Über "Neue Rechte" in St. Pölten
Bei rechtsextremistisch motivierten Taten gibt es trotz österreichweitem Anstieg in St. Pölten keine Auffälligkeiten. Im Internet ist ein Wilhelmsburger mit einer "rechten" Gruppe aber eine große Nummer.
ST. PÖLTEN (jg). Die Zahlen des Verfassungsschutzes gingen vergangene Woche durch die Medien: Von 2014 auf 2015 stieg die Zahl "rechtsextremistisch motivierter Tathandlungen" um 54,1 Prozent auf 1.156 an. 45,2 Prozent der Tathandlungen wurden als rechtsextremistisch klassifiziert, 27,9 Prozent als fremdenfeindlich beziehungsweise rassistisch. Von einem "dramatischen Anstieg und absoluten Höchststand" war angesichts der Zahlen die Rede. Macht sich diese Entwicklung auch in St. Pölten bemerkbar?

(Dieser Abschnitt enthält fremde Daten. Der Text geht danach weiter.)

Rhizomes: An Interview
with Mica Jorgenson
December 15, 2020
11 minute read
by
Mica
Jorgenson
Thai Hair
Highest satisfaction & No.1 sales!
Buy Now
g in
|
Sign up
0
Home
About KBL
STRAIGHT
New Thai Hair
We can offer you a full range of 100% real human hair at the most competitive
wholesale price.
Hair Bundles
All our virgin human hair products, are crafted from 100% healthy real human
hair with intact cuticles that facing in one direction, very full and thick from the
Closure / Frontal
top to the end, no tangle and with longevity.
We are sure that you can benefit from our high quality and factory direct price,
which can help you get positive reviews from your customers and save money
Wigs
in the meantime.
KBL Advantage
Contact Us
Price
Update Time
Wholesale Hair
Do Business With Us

Laut Stadtpolizeikommandant Franz Bäuchler "nicht wirklich". Ihm falle kein Beispiel aus der jüngeren Vergangenheit ein, das er als rechtsextremistisch motivierte Tat einstufen würde. "Vielleicht ein paar Schmierereien", sagt er. Ein Pickerl hier oder dort, vieles davon gehe einfach unter.

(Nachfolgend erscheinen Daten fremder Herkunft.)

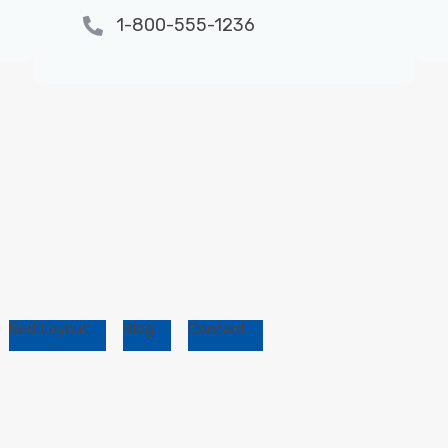
1-800-555-1236
Grid Layout
Blog
Contact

"Neue Rechte" in St. Pölten
St. Pölten in Sachen Rechtsextremismus also eine Insel der Seligen? Nicht ganz. In den Fokus des Verfassungsschutzes rückten zuletzt zunehmend "Neue Rechte", die "mithilfe von Internetauftritten und aktionistischen Handlungen eine 'Popkultur' mit rechtsextremen Inhalten für Jugendliche und junge Erwachsene zu entwickeln versucht." Diese "Neuen Rechten" sind auch in und um die Landeshauptstadt zu finden.
Stammtische und Facebook
SP-Vorfeldorganisationen wie die Sozialistische Jugend und die Junge Generation beobachten derlei Gruppierungen genau und orten auch in St. Pölten einen Anstieg von Aktionen und Sympathisanten. Laut Marie Chahrour, Vorsitzende der SJ, hätten etwa die Identitären – vom Dokumentationsarchiv des österreichischen Widerstandes als rechtsextrem eingestuft – auch in St. Pölten damit begonnen, Stammtische abzuhalten. "Grundsätzlich ist jeder Ballungsraum auch ein Raum, in dem sich extreme Tendenzen in irgendeiner Form abzeichnen", sagt JG-Vorsitzender Michael Kögl. "Warum? Weil diese Gruppierungen eine Bühne wollen."
Offensichtliche Nähe zur NPD
Eine in diesem Sinne große Bühne hat ein Wilhelmsburger gefunden. Als Gründer der Facebook-Gruppe "AfÖ - Alternative für Österreich 2016" hat er bereits über 4.000 "Fans". Hier werden fleißig Beiträge von Identitären geteilt, es wird von Vergewaltigungen durch sogenannte "Rapefugees" – Mischung aus Vergewaltigung (rape) und Flüchtling (refugee) – berichtet und davon, dass in einem Kindergarten der Muttertag wegen dem Ramadan entfalle. "In der Gruppe werden Aufrufe zur Gewalt an Refugees beziehungsweise Drohungen stehen gelassen und gut geheißen", so Kögl.
Der Gründer der Seite wiederum postet auf seinem privaten, aber öffentlich zugänglichen Profil, Bilder von der Nationaldemokratischen Partei Deutschlands (NPD) – einer rechtsextremen Kleinpartei, der eine inhaltliche Nähe zur NSDAP nachgesagt wird.